Wednesday, November 12, 2014

NeoCash Radio and The First Crypto War

NeoCash Radio has put up the short talk we had concerning the "First Crypto War", being, in my opinion, the time period from when Phil Zimmerman wrote PGP, to when the International Trafficking In Arms Regulations on the export of strong encryption were repealed.

I recommend my earlier post, "When The Net Was Young", if you haven't read it.

Spoiler: Geeks vs. NSA, Geeks won the battle, the war continues.

But there are elements to the story that I was not able to get into on the air, so I will spend a little while creating this blog post with links and additional materials concerning my comments in the radio show

Phil Zimmerman was a long-time activist prior to his writing PGP in 1991. He has said of his activism that he "felt like a flea on the back of a Tyranosaurus Rex." And after writing PGP? "Now I feel like a small barking dog on the back of a Tyranosaurus Rex."

He wrote it in order to sell it, and in 1991 the Free Software concept was still being thrashed out. However, the government claimed a patent on the RSA algorithm, and they got into a legal scrap about it. The Wikipedia page above will do a better job of the details than my 20 year old memory.

Because of the International Trafficing in Arms Regulations, the RSA algorithm, "Public Key" cryptography, IDEA, and basically all of what the government called "strong encryption", was illegal to export.

When they told Phil that he couldn't sell PGP, someone, somehow, put the PGP source code on a public FTP server (you can look up that acronym yourself, youngster) and it just "got out" to the rest of the world.

Needless to say, the NSA was not happy about this, and proceeded to persecute Mr. Zimmerman for years. Shakedowns at airports long before the TSA started doing that to everyone, missed flights, and on and on, all while he was highly in demand on the lecture circuit because of this infamy.

During this time, PGP was exported perfectly legally from the US. Some genius realized that a published book was impossible to restrict, because of that pesky First Amendment. So they printed the source code in a book, flew overseas perfectly legally, and scanned it back into computer code.

Byte magazine in/around 1983 published the RSA public key encryption algorithm in BASIC. I typed it in, made it work, and it worked quite well. It wasn't secure by any stretch of the imagination, because I was using very small prime numbers for the keys. When I heard about the RSA patent that was being enforced against Mr. Zimmerman, I was baffled. Wasn't Byte published worldwide? Wasn't this 10 years later, after it had been so widely known?

MATERIAL PROVIDED:
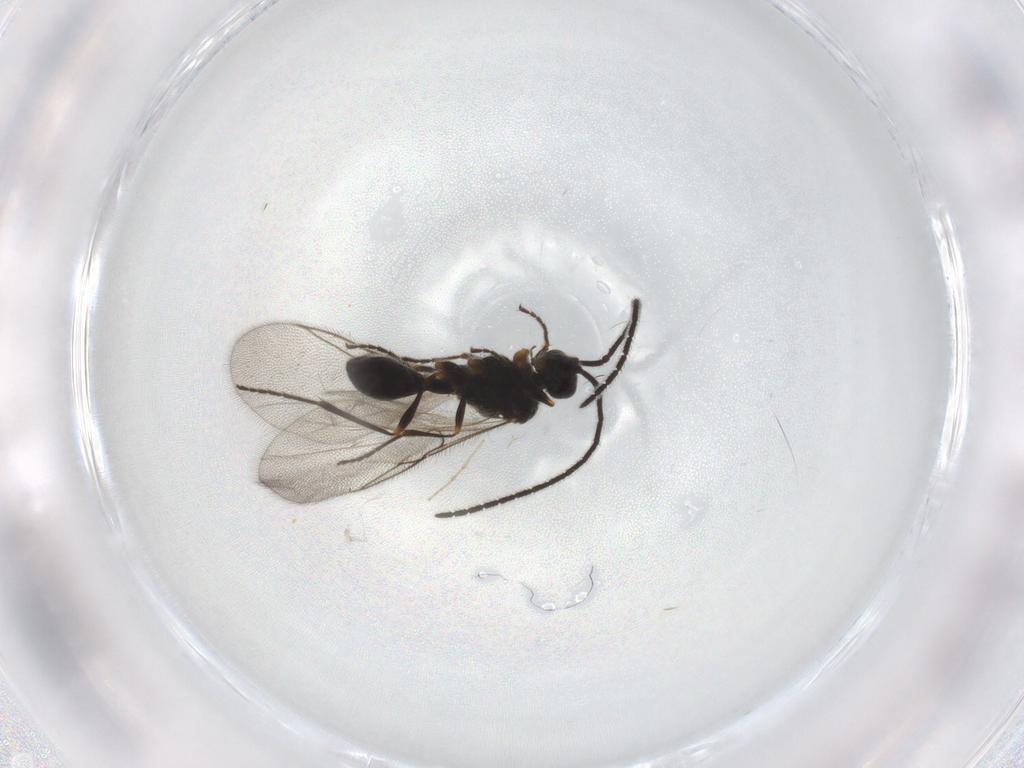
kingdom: Animalia
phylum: Arthropoda
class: Insecta
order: Hymenoptera
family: Diapriidae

CHALLENGE: Can you carry on the blog post about the First Crypto War from the point where it stops? The records have nothing to do with any of this.

WRITTEN RESPONSE:
In 1992, the movie "Sneakers" had a throw-away line that gives real pause to the "conspiracy theory" types. "Sneakers" is all about a chip that some genius created that does mathematical factoring at impossible speeds.

Remember what I wrote above, about my using "small prime number" keys in 1983? Programs like PGP work because they use BIG prime numbers, numbers so large that it's effectively impossible to reverse the math used to create the "public key", and by doing so be able to get the "private key" and open the encrypted messages.

Well, what happens if the math isn't hard? All the keys become easy to crack, all the messages become easy to read. Or to paraphrase the movie, "No More Secrets".

The Soviets didn't use that kind of encryption. The "Sneakers" plot device is useless against "One-Time Pad" encryption. So the only secrets that everyone was fighting over in that movie were yours. Ours. The "west". The so-called "Free World".

Now for some real conspiracy stuff. As I wrote in "When the Net was Young", the basic functions of the Internet were "privatized" in 1993, creating the vast boom that is the public Internet you know and are using to read this article.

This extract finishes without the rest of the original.